What is expected →
Can you copy the text from every one of the entries below word for word, leaving the pictures out of your answer?
☆ ☆ ☆ ☆ ☆ ☆ ☆
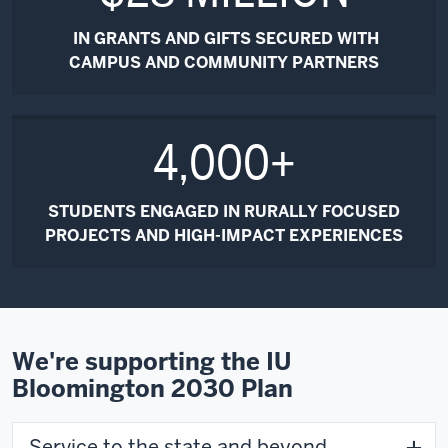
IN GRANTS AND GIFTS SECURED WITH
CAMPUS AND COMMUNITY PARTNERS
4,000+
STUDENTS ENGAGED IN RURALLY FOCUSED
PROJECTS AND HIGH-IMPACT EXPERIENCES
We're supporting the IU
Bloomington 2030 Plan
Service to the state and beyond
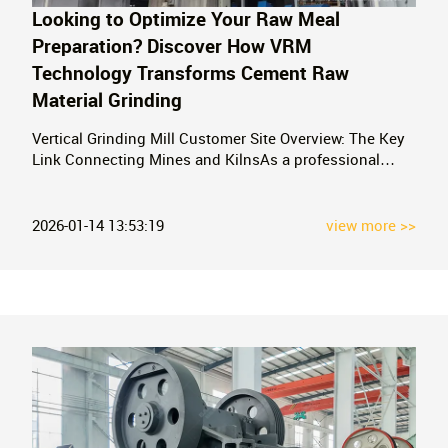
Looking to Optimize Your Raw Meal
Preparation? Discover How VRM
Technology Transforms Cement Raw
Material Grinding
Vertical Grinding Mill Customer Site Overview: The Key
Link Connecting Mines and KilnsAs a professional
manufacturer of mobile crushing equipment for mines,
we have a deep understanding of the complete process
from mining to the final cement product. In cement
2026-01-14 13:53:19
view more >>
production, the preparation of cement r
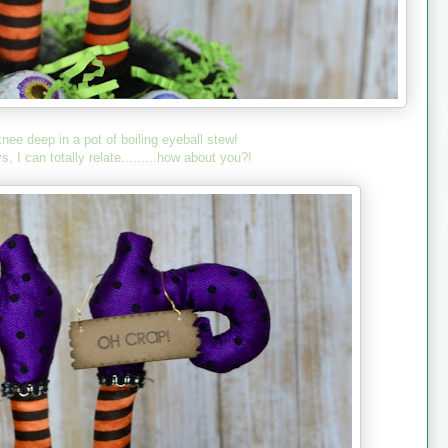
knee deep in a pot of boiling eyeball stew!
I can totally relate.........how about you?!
☆ ☆ ☆ ☆ ☆ ☆ ☆
Solution →
IN GRANTS AND GIFTS SECURED WITH
CAMPUS AND COMMUNITY PARTNERS
4,000+
STUDENTS ENGAGED IN RURALLY FOCUSED
PROJECTS AND HIGH-IMPACT EXPERIENCES
We're supporting the IU
Bloomington 2030 Plan
Service to the state and beyond
Looking to Optimize Your Raw Meal
Preparation? Discover How VRM
Technology Transforms Cement Raw
Material Grinding
Vertical Grinding Mill Customer Site Overview: The Key
Link Connecting Mines and KilnsAs a professional
manufacturer of mobile crushing equipment for mines,
we have a deep understanding of the complete process
from mining to the final cement product. In cement
2026-01-14 13:53:19
view more >>
production, the preparation of cement r
knee deep in a pot of boiling eyeball stew!
I can totally relate.........how about you?!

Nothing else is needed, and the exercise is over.